Hier mal die Originale:
     

Die Fotos kann man übrigens sehr gut vergleichen, wenn man die gleichen Motive in einem neuen Tab öffnet und dann "hin und her" klickt.


----------



## kleinmolli70 (25. Sep. 2009)

*AW: Meine Modelllandschaft*

einfach nur super klasse ,
meine hochachtung !!!


----------



## Xeal (25. Sep. 2009)

*AW: Meine Modelllandschaft*

Hallo Frank, 
Nochmal für mich: 
Sind das alles Bilder von einer Modelllandschaft in Miniatur ?!
Als ich die ersten drei Bilder gesehen habe, war ich der Meinung, das so richtig verstanden zu haben.
Jetzt wo ich jedoch die unbearbeiteten Fotos sehe, bin ich mir einfach nicht sicher, ob das nun Fotos eines Modells sind oder Fotos aus der realen Welt.. 
Ich bitte nochmal um Aufklärung


----------



## mitch (25. Sep. 2009)

*AW: Meine Modelllandschaft*

hallo,

sehr interessante links :

http://www.nytimes.com/packages/html/magazine/20070531_VINCENT_FEATURE/blocker.html

& 

http://en.wikipedia.org/wiki/Tilt-shift_photography

@holger: das ist alles echt, keine miniaturen


----------



## Xeal (25. Sep. 2009)

*AW: Meine Modelllandschaft*

pffff...
trotzdem schöne Fotos


----------



## mitch (26. Sep. 2009)

*AW: Meine Modelllandschaft*

so einfach gehts 

http://www.tiltshiftphotography.net/photoshop-tutorial.php

 echt lustig was dabei rauskommen kann


----------



## Frank (26. Sep. 2009)

*AW: Meine Modelllandschaft*

Hi,

genau Mitch, nennt sich "Tilt-shift photography". 
Aber in diesem Fall handelt es sich nicht wirklich um die Fotografie, sondern um die Bearbeitung.
Ein Tilt-shift Objektiv ist hauptsächlich architektonische Aufnahmen gedacht, um schon beim fotografieren stürzende Linien in den Griff zu bekommen.
Durch einstellen kann man aber auch die Tiefenschärfe auf einen bestimmten Punkt lenken.
Allerdings sind diese Objektive sehr teuer.

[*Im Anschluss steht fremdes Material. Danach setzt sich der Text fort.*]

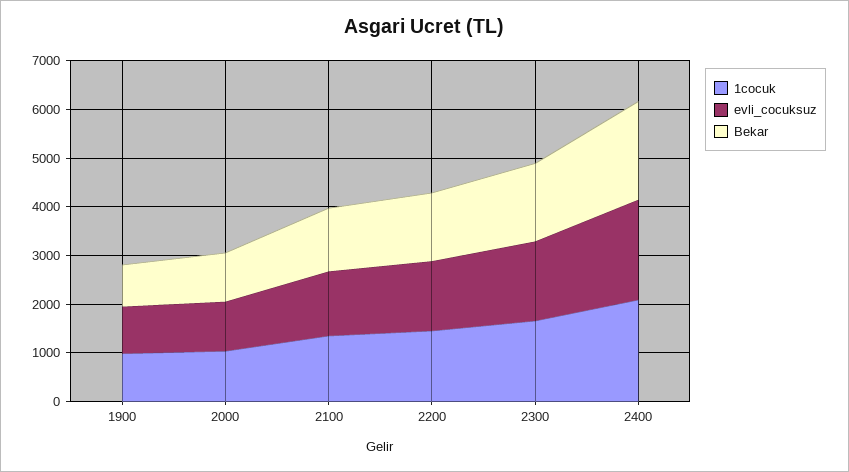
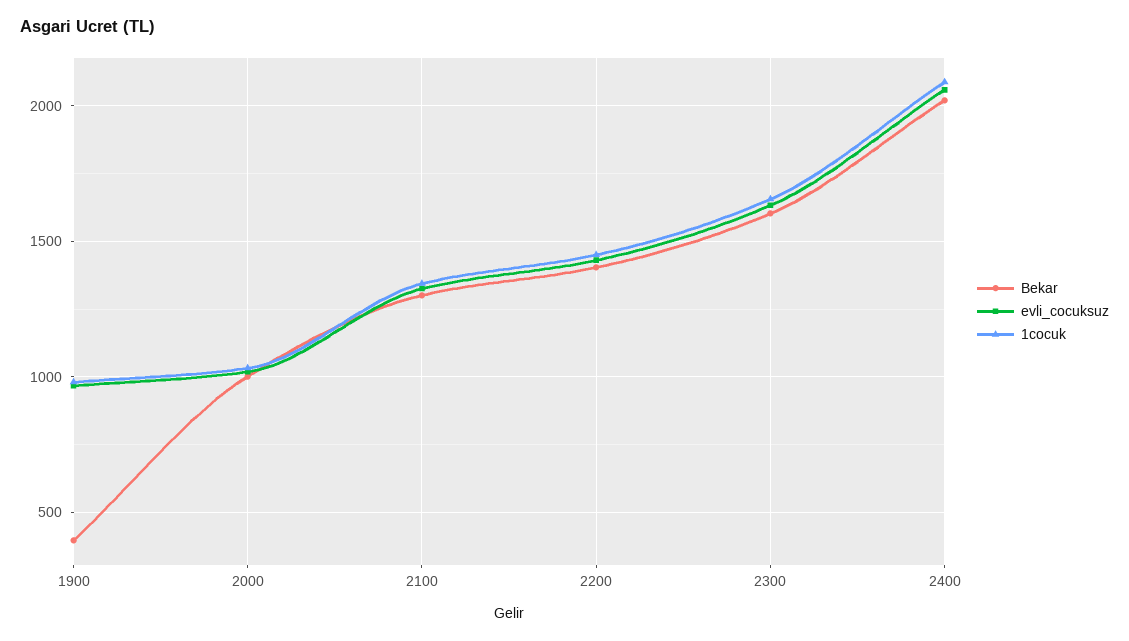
Bekar, 1900: 800 -> 400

Und als reine "Spielerei" daher für mich nicht umsetzbar.
Daher ist es gut, dass man diese Bilder auch per Software erstellen kann.

Übrigens, die besten Ergebnisse um eine "Modelllandschaft" nachzustellen, erreicht man von einem erhöhten Standpunkt, wo man nach unten fotografieren kann.


----------



## thias (3. Okt. 2009)

*AW: Meine Modelllandschaft*

... und was ist mit diesen Bildern?


----------



## ron (3. Okt. 2009)

*AW: Meine Modelllandschaft*

Wirklich fantastisch!

versuchen doch die Modelbauer seit Jahren(hunderte?) die Realität so nahe wie möglich zu kommen und die Fotografen genau so lange ihre Bilder so scharf wie möglich. Und jetzt bringt ihr das alles durcheinander...

Übrigens gratuliert mit dem Winnerfoto in der Kategorie "Pflanzen"; hast du mich noch gerade überholt auf der Zielgerade 

LG


Ron


----------



## Joachim (4. Okt. 2009)

*AW: Meine Modelllandschaft*

@Thias
Ich kann sagen: ich hab es gesehen.   
Die Bilder sind ebenso wie die "Originale" Landschaft richtig gut geworden.


----------



## hanpla (18. Nov. 2009)

*AW: Meine Modelllandschaft*

Sieht sehr gut aus, sehr detalliert, wie lange hat es gedauert das alles aufzubauen? Du scheinst echt zu viel Zeiz zu haben  
Schon ein nächstes Projekt im kopf?  Ich wäre ja mal für eine Europäische Stadt!


----------



## thias (18. Nov. 2009)

*AW: Meine Modelllandschaft*

... jetzt werde ich aber auch unsicher...
Mit den Bildern war das ja eigentlich geklärt...
Aber sind die Beiträge echt oder nicht ???


----------